Work to complete =
[1] In the testimony, how long did the speaker serve as head of OPIC?
[2] Reproduce the testimony from "Mr. Mosbacher. It's" to "of the DFC.".
[3] Name every person mentioned in the testimony.

Document section =
Sorry for butchering your name.

                   STATEMENT OF ROB MOSBACHER

    Mr. Mosbacher. It's not the first time. Thank you. 
Chairwoman Kim and Ranking Member Bera, distinguished members 
of the committee, it's a great honor for me to have the 
opportunity to testify with respect to the reauthorization of 
U.S. International Development Finance Corporation and to be 
joined by my good friend Ted Yoho with whom I worked closely in 
2018.
    Having served three and a half years as head of OPIC and 
having had the privilege since the passage of the BUILD Act to 
serve on the Development Advisory Council which was created 
under the statute, I've had a chance to see firsthand the 
pluses and minuses, the strengths and weaknesses of the DFC.
    I'd say after monitoring the transition from OPIC to the 
DFC and then observing the last several years of performance, I 
believe I can say without qualification that the DFC is not 
only been a huge improvement over OPIC but has also been a huge 
success. The agency went from 3 to 4 billion dollars of 
commitments per year to over 12 billion and from a total 
portfolio of 29 billion to over 50 billion today. And over 70 
percent of those projects are in low and lower-middle-income 
countries.
    Yet, as impressive as that is, it's still a fraction of the 
Belt and Road financing done by China over the past 5 years.

Entries supplied =
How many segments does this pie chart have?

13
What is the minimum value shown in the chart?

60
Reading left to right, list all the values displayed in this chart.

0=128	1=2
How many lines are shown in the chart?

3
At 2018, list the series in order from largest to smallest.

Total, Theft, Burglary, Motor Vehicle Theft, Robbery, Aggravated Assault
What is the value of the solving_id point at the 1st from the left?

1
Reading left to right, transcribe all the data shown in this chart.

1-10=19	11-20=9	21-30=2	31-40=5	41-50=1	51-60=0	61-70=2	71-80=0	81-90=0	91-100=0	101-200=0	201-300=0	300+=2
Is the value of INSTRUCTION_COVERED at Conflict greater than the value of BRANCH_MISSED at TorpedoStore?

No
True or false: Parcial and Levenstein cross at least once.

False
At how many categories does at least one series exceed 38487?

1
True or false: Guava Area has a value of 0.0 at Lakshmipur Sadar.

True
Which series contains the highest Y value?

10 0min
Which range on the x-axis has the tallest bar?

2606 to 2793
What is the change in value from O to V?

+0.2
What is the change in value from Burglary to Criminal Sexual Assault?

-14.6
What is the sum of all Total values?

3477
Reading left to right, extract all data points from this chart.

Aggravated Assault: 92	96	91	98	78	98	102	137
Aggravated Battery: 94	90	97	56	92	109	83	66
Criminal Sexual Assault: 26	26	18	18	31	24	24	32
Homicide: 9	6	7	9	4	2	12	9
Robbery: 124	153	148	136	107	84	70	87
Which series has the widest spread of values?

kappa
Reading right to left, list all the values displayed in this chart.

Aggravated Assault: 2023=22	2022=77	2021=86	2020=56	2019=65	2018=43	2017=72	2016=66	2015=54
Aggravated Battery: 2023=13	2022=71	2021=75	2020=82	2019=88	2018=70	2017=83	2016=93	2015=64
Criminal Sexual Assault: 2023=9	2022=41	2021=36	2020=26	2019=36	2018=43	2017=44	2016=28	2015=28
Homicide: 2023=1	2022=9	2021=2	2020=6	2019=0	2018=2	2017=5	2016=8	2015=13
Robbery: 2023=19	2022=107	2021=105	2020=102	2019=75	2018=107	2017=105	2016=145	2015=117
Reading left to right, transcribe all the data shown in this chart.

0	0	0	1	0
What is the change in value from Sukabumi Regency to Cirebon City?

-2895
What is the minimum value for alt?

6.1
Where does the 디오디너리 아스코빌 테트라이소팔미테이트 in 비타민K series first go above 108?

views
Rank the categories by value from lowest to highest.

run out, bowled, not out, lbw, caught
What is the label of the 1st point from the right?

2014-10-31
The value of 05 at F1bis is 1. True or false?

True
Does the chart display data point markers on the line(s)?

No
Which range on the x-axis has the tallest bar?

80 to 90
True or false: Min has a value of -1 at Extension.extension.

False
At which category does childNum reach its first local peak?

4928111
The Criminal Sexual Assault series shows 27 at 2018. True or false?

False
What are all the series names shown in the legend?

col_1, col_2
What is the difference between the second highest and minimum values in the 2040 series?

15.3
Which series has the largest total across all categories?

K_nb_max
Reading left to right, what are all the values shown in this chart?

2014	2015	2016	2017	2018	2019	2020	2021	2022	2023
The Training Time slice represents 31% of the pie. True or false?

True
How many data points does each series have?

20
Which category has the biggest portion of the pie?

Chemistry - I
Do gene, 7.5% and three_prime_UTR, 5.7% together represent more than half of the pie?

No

Per-task outputs =
[1] Three and a half years.

[2]
Mr. Mosbacher. It's not the first time. Thank you. 
Chairwoman Kim and Ranking Member Bera, distinguished members 
of the committee, it's a great honor for me to have the 
opportunity to testify with respect to the reauthorization of 
U.S. International Development Finance Corporation and to be 
joined by my good friend Ted Yoho with whom I worked closely in 
2018.
    Having served three and a half years as head of OPIC and 
having had the privilege since the passage of the BUILD Act to 
serve on the Development Advisory Council which was created 
under the statute, I've had a chance to see firsthand the 
pluses and minuses, the strengths and weaknesses of the DFC.

[3] Rob Mosbacher, Chairwoman Kim, Ranking Member Bera, Ted Yoho